> [EXERCISE]:
Scan the entries below for the word "enhancing". Copy each line that has it.

[Saved data entries]
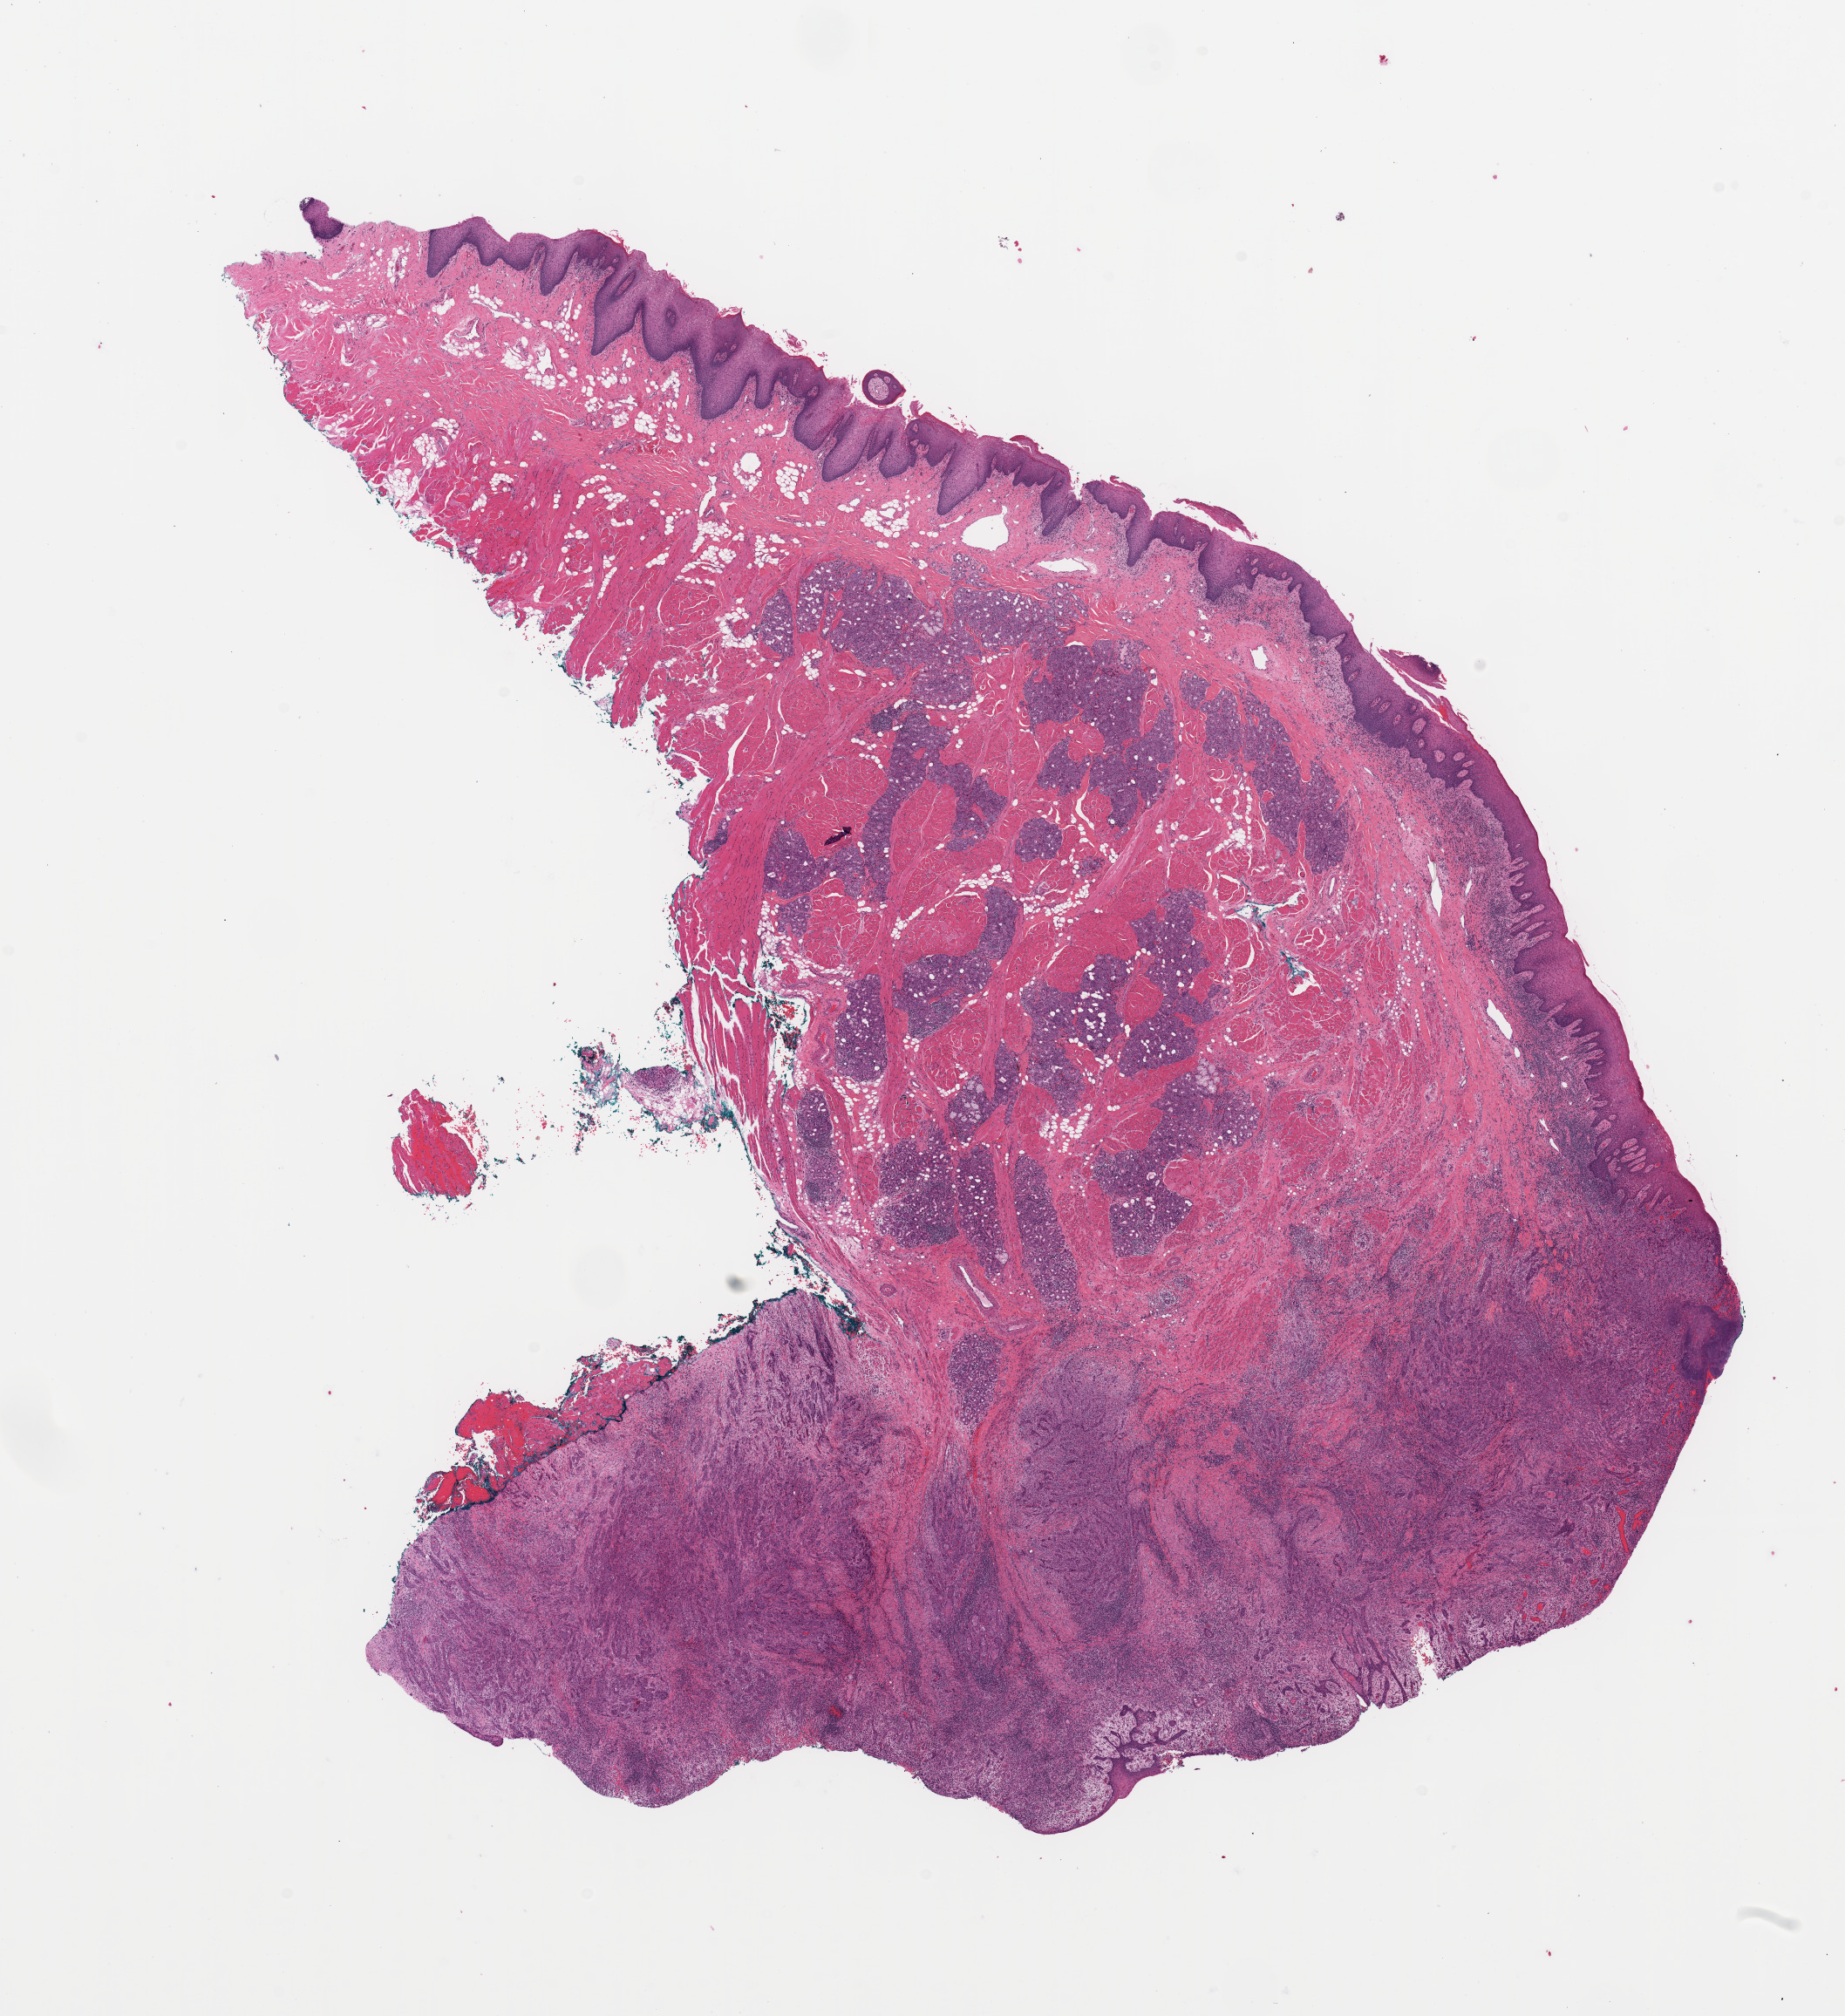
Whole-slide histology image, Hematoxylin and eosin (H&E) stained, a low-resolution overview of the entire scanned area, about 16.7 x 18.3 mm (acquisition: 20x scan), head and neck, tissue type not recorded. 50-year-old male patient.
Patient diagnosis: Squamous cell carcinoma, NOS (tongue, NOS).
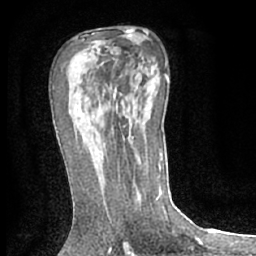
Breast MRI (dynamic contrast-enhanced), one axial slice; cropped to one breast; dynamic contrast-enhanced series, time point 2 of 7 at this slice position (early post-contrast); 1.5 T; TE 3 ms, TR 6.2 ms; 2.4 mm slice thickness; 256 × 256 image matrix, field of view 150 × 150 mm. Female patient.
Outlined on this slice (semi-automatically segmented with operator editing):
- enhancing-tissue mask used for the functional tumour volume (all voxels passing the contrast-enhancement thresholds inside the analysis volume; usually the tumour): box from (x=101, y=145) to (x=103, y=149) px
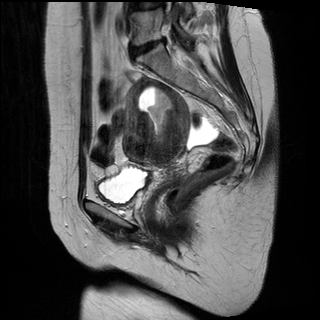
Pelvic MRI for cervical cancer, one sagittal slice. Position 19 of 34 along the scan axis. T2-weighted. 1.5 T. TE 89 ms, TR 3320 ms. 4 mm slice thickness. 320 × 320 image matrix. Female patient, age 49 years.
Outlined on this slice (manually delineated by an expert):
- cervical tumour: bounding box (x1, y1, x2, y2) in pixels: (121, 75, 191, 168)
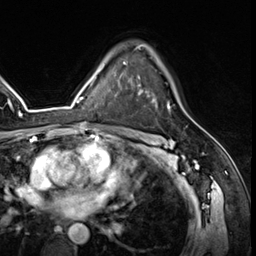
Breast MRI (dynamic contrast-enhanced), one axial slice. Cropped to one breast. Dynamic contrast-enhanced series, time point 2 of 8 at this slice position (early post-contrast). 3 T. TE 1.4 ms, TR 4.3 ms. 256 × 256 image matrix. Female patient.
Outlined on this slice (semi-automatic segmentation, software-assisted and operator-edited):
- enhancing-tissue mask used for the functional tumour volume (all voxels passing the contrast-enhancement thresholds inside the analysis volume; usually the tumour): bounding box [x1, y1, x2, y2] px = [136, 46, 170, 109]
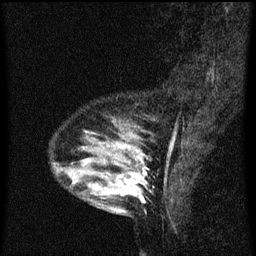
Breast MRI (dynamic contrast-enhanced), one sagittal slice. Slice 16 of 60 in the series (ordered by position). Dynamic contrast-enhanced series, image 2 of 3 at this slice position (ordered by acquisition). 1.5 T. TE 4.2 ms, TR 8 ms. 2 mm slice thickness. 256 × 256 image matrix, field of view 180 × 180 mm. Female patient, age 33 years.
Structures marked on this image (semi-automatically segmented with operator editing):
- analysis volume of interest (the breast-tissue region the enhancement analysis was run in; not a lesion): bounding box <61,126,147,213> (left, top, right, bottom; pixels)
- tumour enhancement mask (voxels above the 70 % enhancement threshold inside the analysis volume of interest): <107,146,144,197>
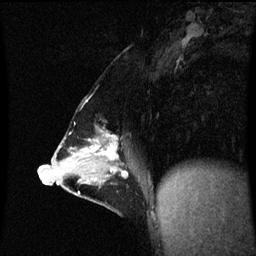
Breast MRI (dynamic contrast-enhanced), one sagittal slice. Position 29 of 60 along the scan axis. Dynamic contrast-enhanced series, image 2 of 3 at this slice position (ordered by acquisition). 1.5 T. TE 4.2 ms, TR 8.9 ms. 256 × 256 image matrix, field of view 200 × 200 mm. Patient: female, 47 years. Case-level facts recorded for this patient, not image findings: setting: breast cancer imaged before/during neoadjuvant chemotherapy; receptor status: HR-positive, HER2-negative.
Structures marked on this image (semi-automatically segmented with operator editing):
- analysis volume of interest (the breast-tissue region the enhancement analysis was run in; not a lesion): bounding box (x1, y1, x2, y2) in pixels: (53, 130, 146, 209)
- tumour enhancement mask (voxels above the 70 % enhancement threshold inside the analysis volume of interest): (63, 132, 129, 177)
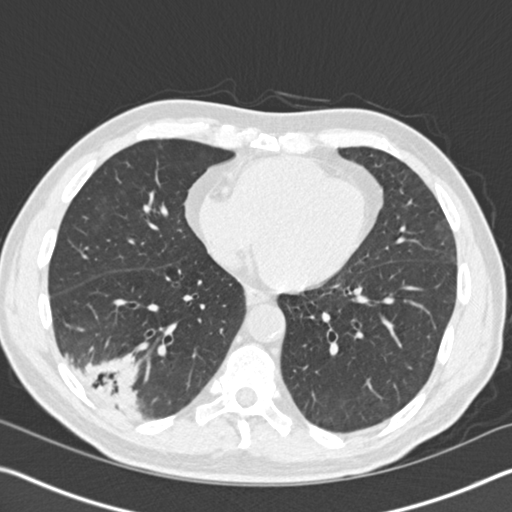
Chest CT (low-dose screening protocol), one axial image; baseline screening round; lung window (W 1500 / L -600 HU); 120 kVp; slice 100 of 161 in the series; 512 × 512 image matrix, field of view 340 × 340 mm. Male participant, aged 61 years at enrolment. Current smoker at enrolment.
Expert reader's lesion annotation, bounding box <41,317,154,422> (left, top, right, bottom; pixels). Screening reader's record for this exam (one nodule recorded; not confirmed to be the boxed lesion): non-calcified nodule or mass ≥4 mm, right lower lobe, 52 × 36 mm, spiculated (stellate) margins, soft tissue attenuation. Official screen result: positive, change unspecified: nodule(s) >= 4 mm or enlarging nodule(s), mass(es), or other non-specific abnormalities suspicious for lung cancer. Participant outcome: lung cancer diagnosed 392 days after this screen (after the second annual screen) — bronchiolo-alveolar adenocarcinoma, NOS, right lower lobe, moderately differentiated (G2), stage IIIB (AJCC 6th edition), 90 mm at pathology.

> [COMPLETED TASK]:
- enhancing-tissue mask used for the functional tumour volume (all voxels passing the contrast-enhancement thresholds inside the analysis volume; usually the tumour): box from (x=101, y=145) to (x=103, y=149) px
- enhancing-tissue mask used for the functional tumour volume (all voxels passing the contrast-enhancement thresholds inside the analysis volume; usually the tumour): bounding box [x1, y1, x2, y2] px = [136, 46, 170, 109]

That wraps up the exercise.